Leakiness of First Blood–brain Barrier Layer Results in Cognitive Deficits
A study published in Nature reveals how a key component of the blood–brain barrier (BBB), the endothelial glycocalyx layer, becomes dysregulated in ageing, causing the BBB to become compromised. The researchers also investigated the possibility of to restore this layer’s integrity, reducing neuroinflammation and restoring cognitive function.
The BBB is a highly specialised safeguard keeping the brain separate from harmful factors, such as toxins and also albumin, IgG and fibrinogen (and, unfortunately, many medications which could otherwise treat brain disease). The leakage of such blood-derived molecules into the brain has been shown to trigger neuroinflammatory changes and create a neurotoxic brain environment. The part of the BBB directly in contact with the blood is the endothelial glycocalyx layer, a carbohydrate-rich meshwork mostly composed of proteoglycans, glycoproteins and glycolipids that coats the BBB lumen. Yet the endothelial glycocalyx’s composition and role is poorly understood despite it being the first layer of interface between the blood and brain.
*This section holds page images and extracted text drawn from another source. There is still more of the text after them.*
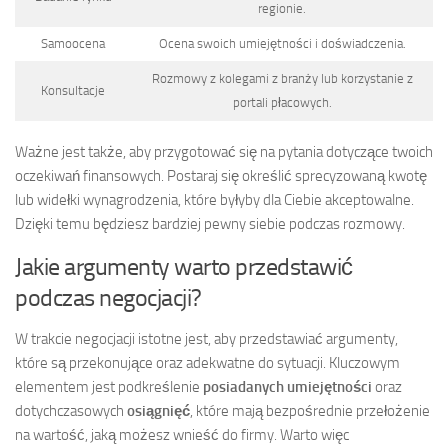
regionie.
Samoocena
Ocena swoich umiejętności i doświadczenia.
Rozmowy z kolegami z branży lub korzystanie z
Konsultacje
portali płacowych.
Ważne jest także, aby przygotować się na pytania dotyczące twoich
oczekiwań finansowych. Postaraj się określić sprecyzowaną kwotę
lub widełki wynagrodzenia, które byłyby dla Ciebie akceptowalne.
Dzięki temu będziesz bardziej pewny siebie podczas rozmowy.
Jakie argumenty warto przedstawić
podczas negocjacji?
W trakcie negocjacji istotne jest, aby przedstawiać argumenty,
które są przekonujące oraz adekwatne do sytuacji. Kluczowym
elementem jest podkreślenie
posiadanych umiejętności
oraz
dotychczasowych
osiągnięć
, które mają bezpośrednie przełożenie
na wartość, jaką możesz wnieść do firmy. Warto więc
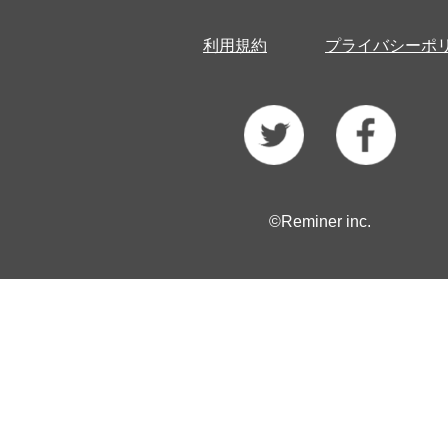
利用規約
プライバシーポ
©Reminer inc.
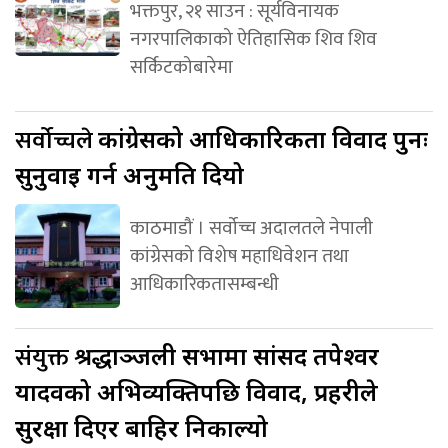
भक्तपुर, २१ साउन : सूर्यविनायक
नगरपालिकाको ऐतिहासिक शिव शिव
सर्किटकोबारेमा
सर्वोच्चले
कांग्रेसको आधिकारिकता विवाद पुनः
सुनुवाइ गर्न अनुमति दियो
काठमाडौं । सर्वोच्च अदालतले नेपाली
कांग्रेसको विशेष महाधिवेशन तथा
आधिकारिकतासम्बन्धी
संयुक्त
श्रद्धाञ्जली सभामा सांसद तपेश्वर
यादवको अभिव्यक्तिपछि विवाद, प्रहरीले
सुरक्षा दिएर बाहिर निकाल्यो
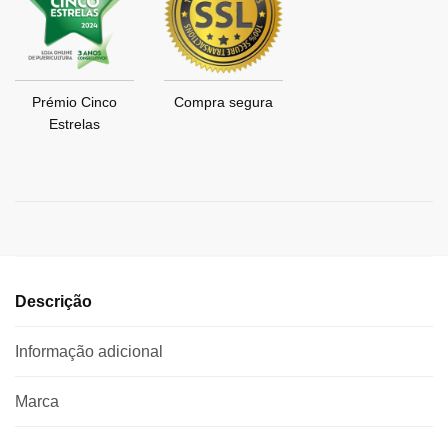
Prémio Cinco
Compra segura
Estrelas
Descrição
Informação adicional
Marca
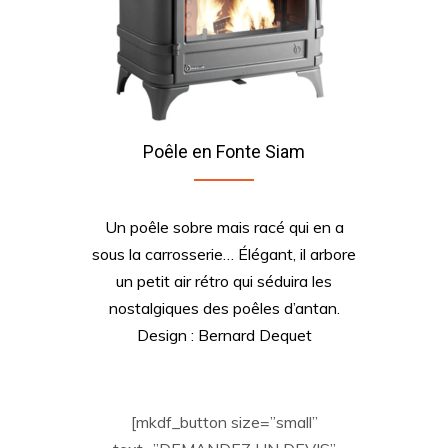
Poêle en Fonte Siam
Un poêle sobre mais racé qui en a
sous la carrosserie… Élégant, il arbore
un petit air rétro qui séduira les
nostalgiques des poêles d’antan.
Design : Bernard Dequet
[mkdf_button size=”small”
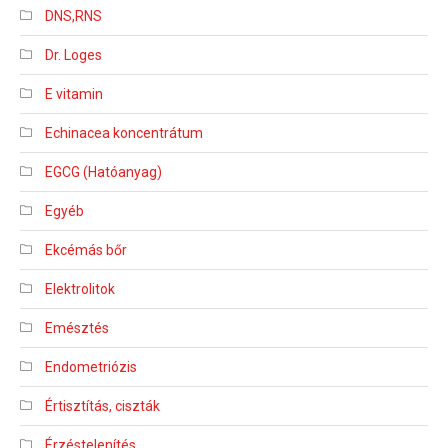
DNS,RNS
Dr. Loges
E vitamin
Echinacea koncentrátum
EGCG (Hatóanyag)
Egyéb
Ekcémás bőr
Elektrolitok
Emésztés
Endometriózis
Értisztítás, ciszták
Érzéstelenítés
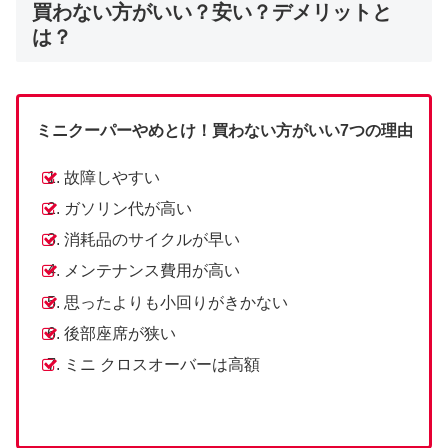
買わない方がいい？安い？デメリットと
は？
ミニクーパーやめとけ！買わない方がいい7つの理由
故障しやすい
ガソリン代が高い
消耗品のサイクルが早い
メンテナンス費用が高い
思ったよりも小回りがきかない
後部座席が狭い
ミニ クロスオーバーは高額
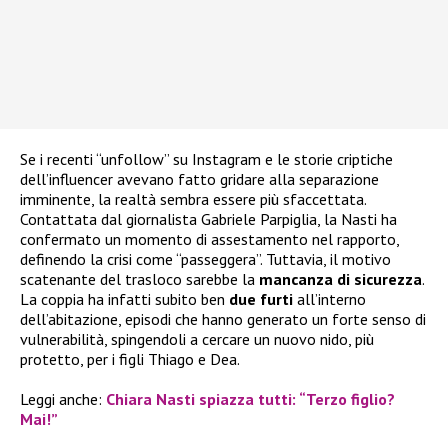
Se i recenti “unfollow” su Instagram e le storie criptiche
dell’influencer avevano fatto gridare alla separazione
imminente, la realtà sembra essere più sfaccettata.
Contattata dal giornalista Gabriele Parpiglia, la Nasti ha
confermato un momento di assestamento nel rapporto,
definendo la crisi come “passeggera”. Tuttavia, il motivo
scatenante del trasloco sarebbe la
mancanza di sicurezza
.
La coppia ha infatti subito ben
due furti
all’interno
dell’abitazione, episodi che hanno generato un forte senso di
vulnerabilità, spingendoli a cercare un nuovo nido, più
protetto, per i figli Thiago e Dea.
Leggi anche:
Chiara Nasti spiazza tutti: “Terzo figlio?
Mai!”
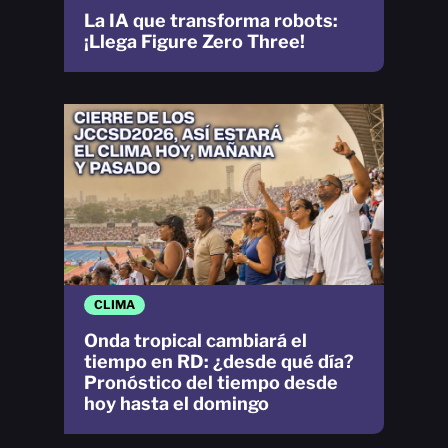
La IA que transforma robots:
¡Llega Figure Zero Three!
CLIMA
Onda tropical cambiará el
tiempo en RD: ¿desde qué día?
Pronóstico del tiempo desde
hoy hasta el domingo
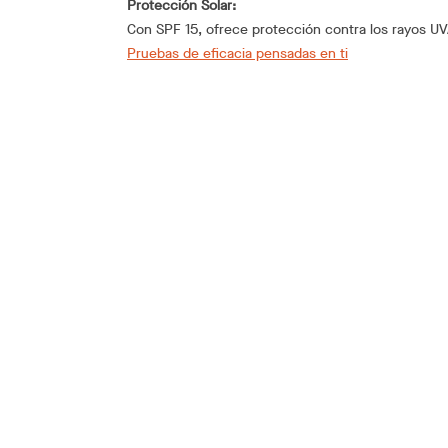
Protección Solar:
Con SPF 15, ofrece protección contra los rayos U
Pruebas de eficacia pensadas en ti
The researchers found that the brain endothelial glycocalyx is highly dysregulated during ageing and neurodegenerative disease. Two mucin-type O-glycan biosynthetic enzymes, C1GALT1 and B3GNT3 were also found to be downregulated mouse models of ageing and in the brains of Alzheimer’s and Huntington’s disease patients. To test these, the researchers used adeno-associated viruses (AAV) in young mice to turn down the expression of C1GALT1 and B3GNT3. These mice showed signs of BBB leakage and in severe cases, brain haemorrhaging occurred in mice.
In samples from the brains of Alzheimer’s patients, the researchers also observed reduced C1GALT1 in microvessels.
To test if it was possible to restore the BBB’s ability to protect the brain against harmful blood-borne molecules, they administered AAVs in aged mice to restore levels of B3GNT3 and C1GALT1.
Assessing cognitive function, they found that aged mice treated with B3GNT3 via an AAV displayed improvements in spatial working memory in a maze test and hippocampal-dependent learning and memory in a fear conditioning test. Aged mice treated with C1GALT1 did not improve in the maze test, and no significant difference was observed in cued freezing in the fear conditioning among the three aged groups.
Although the study shows that increasing C1GALT1 and B3GNT3 reduces BBB permeability and improves brain health, the precise mechanisms that underlie these beneficial effects remain unclear. The researchers believe that by limiting the nonspecific uptake of blood-derived molecules, the brain can be protected. But C1GALT1 and B3GNT3 are also likely to influence a wide range of proteins and glycan structures and in order to further understand brain ageing and rejuvenation it is therefore crucial to understand the molecular pathways affected by them.
The authors concluded: “Cumulatively, our findings provide a detailed compositional and structural mapping of the ageing brain endothelial glycocalyx layer and reveal important consequences of ageing- and disease-associated glycocalyx dysregulation on BBB integrity and brain health.”